Deleted?

Political Web pioneer Linda Muller e-mails her "Buchanan Brigades" the news that she was dismissed by the candidate's sister.

Published October 21, 1999 10:00AM (EDT)

It seems like just yesterday that longtime Pat Buchanan webmaster Linda Muller was excitedly updating her candidate's Web site, anticipating his jump next Monday to the Reform Party.

But not today. According to Muller, she has been fired.

In a poison-pen e-mail circulated on Wednesday, Muller accused campaign manager Bay Buchanan of summarily dismissing her from both the campaign and the American Cause, a conservative nonprofit group chaired by Pat Buchanan.

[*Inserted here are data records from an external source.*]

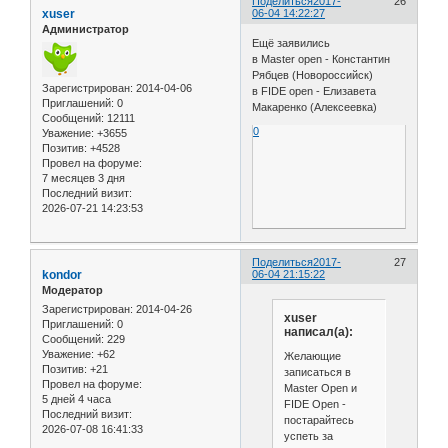
Поделиться
2017-
26
xuser
06-04 14:22:27
Администратор
Ещё заявились
в Master open - Константин
Рябцев (Новороссийск)
Зарегистрирован
: 2014-04-06
в FIDE open - Елизавета
Приглашений:
0
Макаренко (Алексеевка)
Сообщений:
12111
0
Уважение:
+3655
Позитив:
+4528
Провел на форуме:
7 месяцев 3 дня
Последний визит:
2026-07-21 14:23:53
Поделиться
2017-
27
kondor
06-04 21:15:22
Модератор
Зарегистрирован
: 2014-04-26
xuser
Приглашений:
0
написал(а):
Сообщений:
229
Уважение:
+62
Желающие
Позитив:
+21
записаться в
Провел на форуме:
Master Open и
5 дней 4 часа
FIDE Open -
Последний визит:
постарайтесь
2026-07-08 16:41:33
успеть за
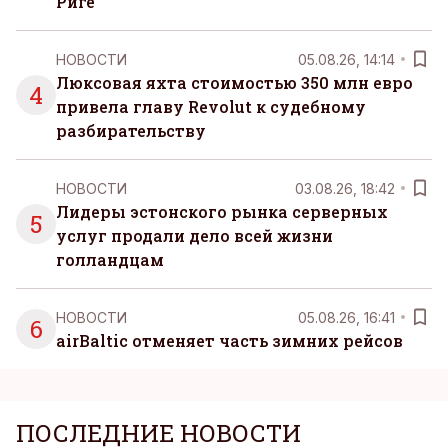
Риге
НОВОСТИ
05.08.26, 14:14
Люксовая яхта стоимостью 350 млн евро
4
привела главу Revolut к судебному
разбирательству
НОВОСТИ
03.08.26, 18:42
Лидеры эстонского рынка серверных
5
услуг продали дело всей жизни
голландцам
НОВОСТИ
05.08.26, 16:41
6
airBaltic отменяет часть зимних рейсов
ПОСЛЕДНИЕ НОВОСТИ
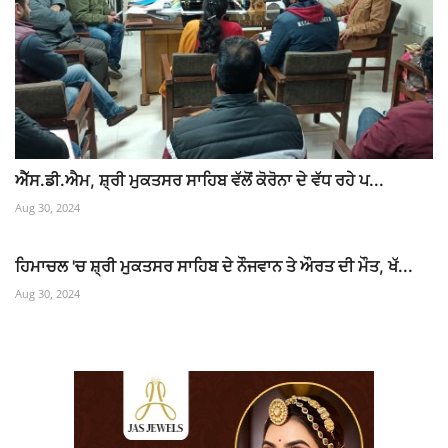
ਐੱਸ.ਡੀ.ਐਮ, ਸ਼੍ਰੀ ਮੁਕਤਸਰ ਸਾਹਿਬ ਵੱਲੋਂ ਕੋਰੋਨਾ ਦੇ ਵੱਧ ਰਹੇ ਪ...
Aug 30, 2024
ਹਿਮਾਚਲ 'ਚ ਸ਼੍ਰੀ ਮੁਕਤਸਰ ਸਾਹਿਬ ਦੇ ਨੌਜਵਾਨ ਤੇ ਔਰਤ ਦੀ ਮੌਤ, ਖੱ...
Aug 30, 2024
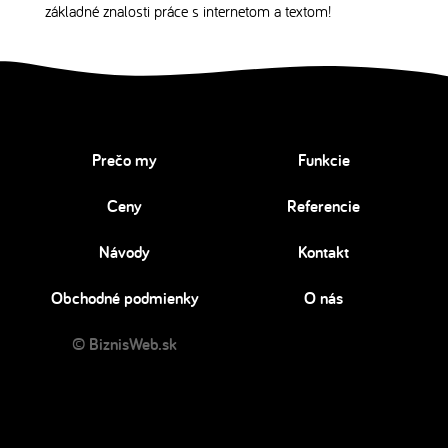
základné znalosti práce s internetom a textom!
Prečo my
Funkcie
Ceny
Referencie
Návody
Kontakt
Obchodné podmienky
O nás
© BiznisWeb.sk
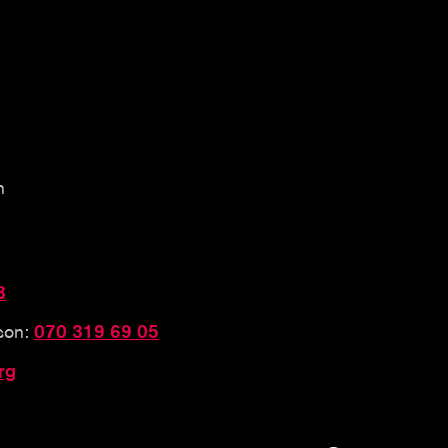
n
3
sson:
070 319 69 05
rg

"For the last five years my whole life has been dedicated to Pat and our Cause," Muller wrote. "I still love Pat and I'll always love him. I'm just so sorry that Bay feels I'm no longer needed."

Contacted by Salon News, the Buchanan campaign refused to comment on what it termed a "personnel matter."

According to Muller, Bay Buchanan has hired "a team of Web professionals" to take over Muller's responsibilities at the Web sites for both the campaign and the American Cause.

The campaign's quarterly Federal Election Commission report indicates that a firm called the Hathaway Group received more than $20,000 in the last quarter for computer consulting services, more than double Muller's salary during the same period.

Tim Hathaway, of the Hathaway Group, told Salon that while he remains under contract to the American Cause, his work for the campaign ended last month. Hathaway also disclosed that the new Buchanan webmaster is a former Hathaway Group employee, though he declined to name him.

Muller is considered one of the pioneers in the development of the political Web. Years before she became a Buchanan employee, Muller had designed unofficial Web sites devoted to Buchanan.

She also marshaled tens of thousands of supporters online for the "Buchanan Brigade," a grass-roots volunteer army assembled for the 1996 Buchanan presidential effort and reactivated for his campaign this year.

Muller also maintains her own personal site devoted to Buchanan. As of Thursday morning, Muller's site only served as a link to the official campaign Web site.

Muller's management of the Buchanan site has been controversial. In a recent review, Plugged-In Politics columnist David Haase said that, though he found it lacking technically, the site "screams energy and enthusiasm."

But that enthusiasm sometimes resulted in questionable judgment calls. In February 1995, the site's "Buchanan News Room" linked to a Media Bypass article that accused Hillary Rodham Clinton and the late Vince Foster of spying for the Mossad. The link was soon pulled, but not before the incident was covered on ABC's Nightline.

In another misstep just last month, Muller was ordered to pull down an article in which Bay Buchanan advised her brother to "bolt the GOP." This occurred at a time when sensitive negotiations were being conducted between Buchanan and the Republican Party.

Muller's departure is bound to shake the close-knit Buchanan Brigade family. At Free Republic, a conservative Web site and informal gathering place for the Brigadiers, several avowed Buchanan supporters have been debating the implications of Muller's dismissal. Muller said she plans to participate in that discussion herself, and has posted on the site both her original e-mail and a follow-up message she sent out Thursday morning.

"Now that I'm unemployed," Muller said in her second e-mail, "I'll have time to hang out!"


By Alicia Montgomery

Alicia Montgomery is an associate editor in Salon's Washington bureau.